» Problem statement:
Repeat the text of every record below word for word, and leave the pictures out of your answer.

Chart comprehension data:
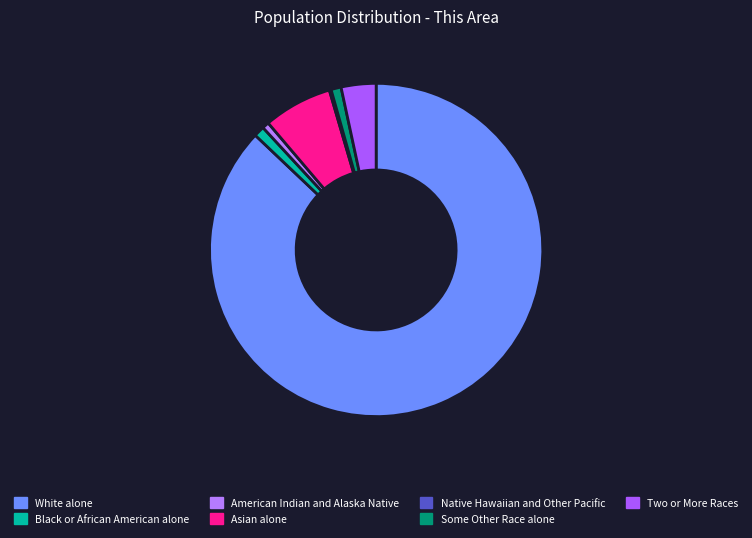

The American Indian and Alaska Native slice represents 13% of the pie. True or false?

False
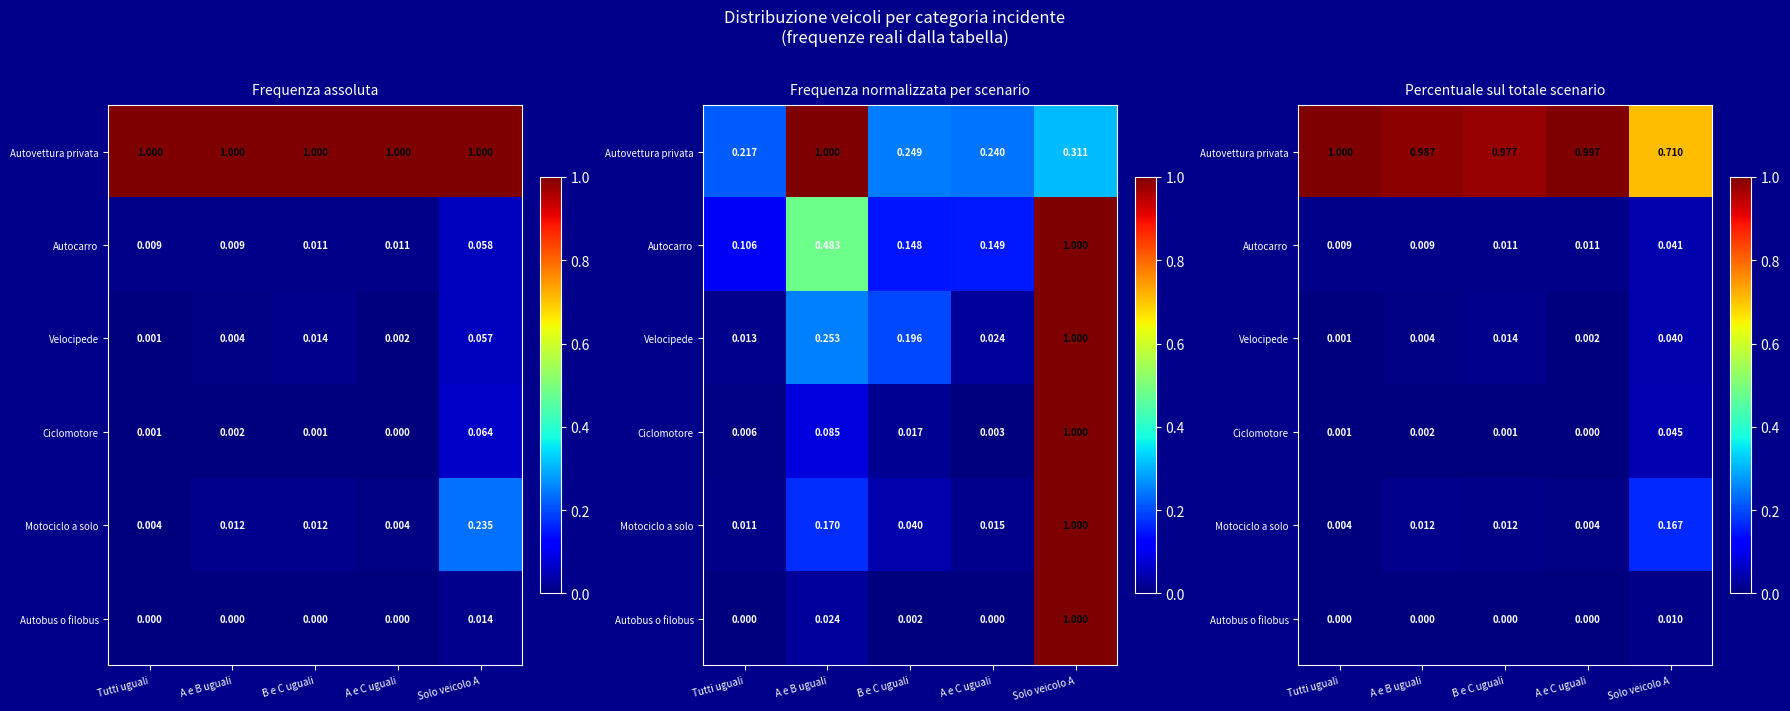

At which category is the sum across all series the highest?

Tutti uguali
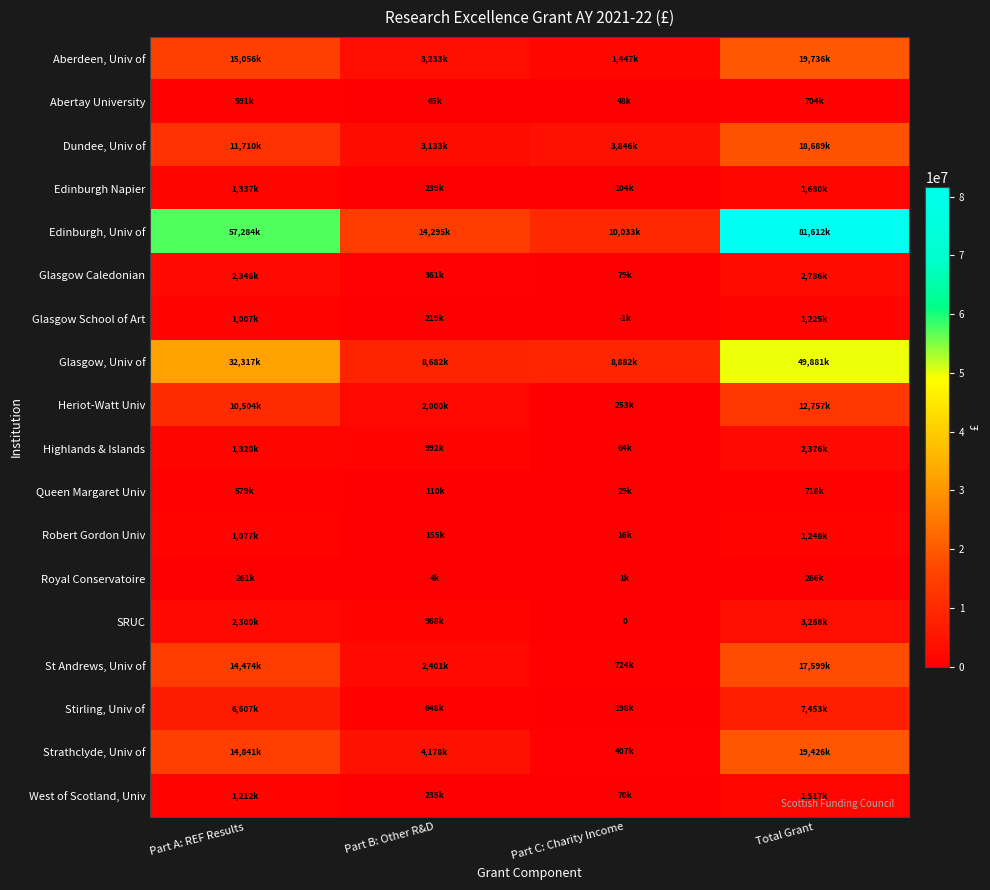

Between Part C: Charity Income and Part B: Other R&D, which is larger?

Part B: Other R&D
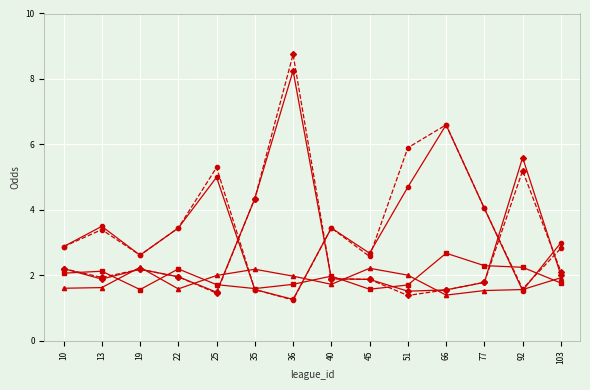

Which label corresponds to the largest value in the chart?

36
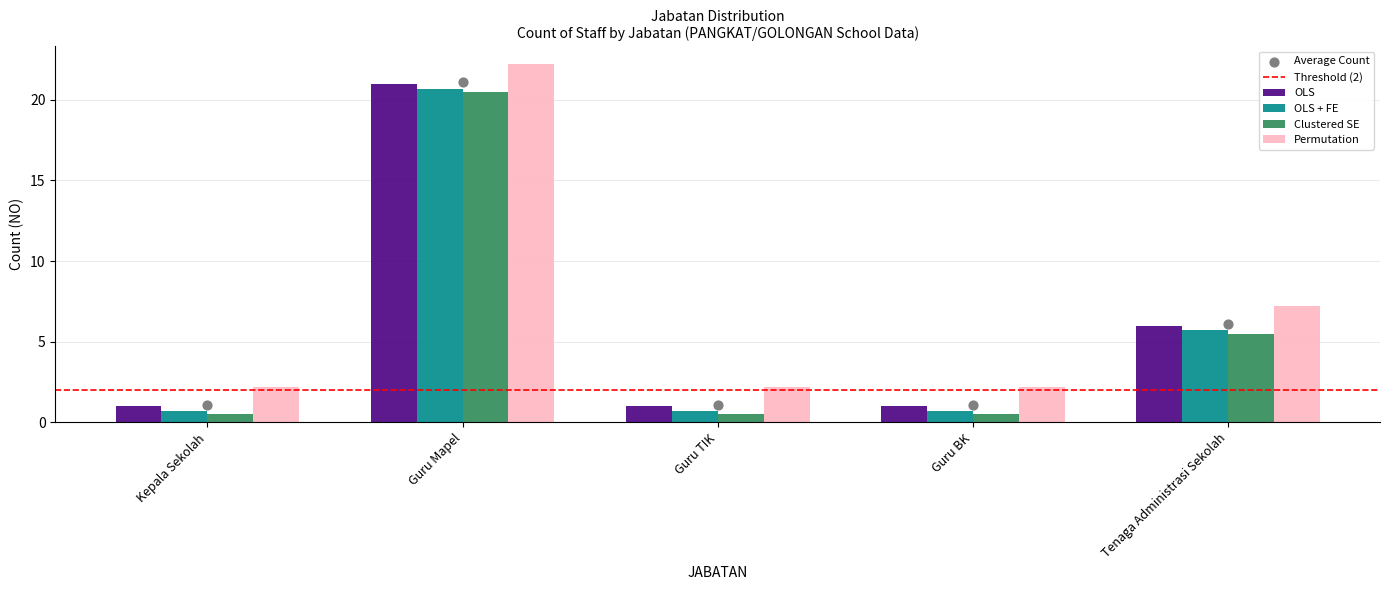

Which series has the widest spread of Y values?

OLS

» Your response:
The American Indian and Alaska Native slice represents 13% of the pie. True or false?

False

At which category is the sum across all series the highest?

Tutti uguali

Between Part C: Charity Income and Part B: Other R&D, which is larger?

Part B: Other R&D

Which label corresponds to the largest value in the chart?

36

Which series has the widest spread of Y values?

OLS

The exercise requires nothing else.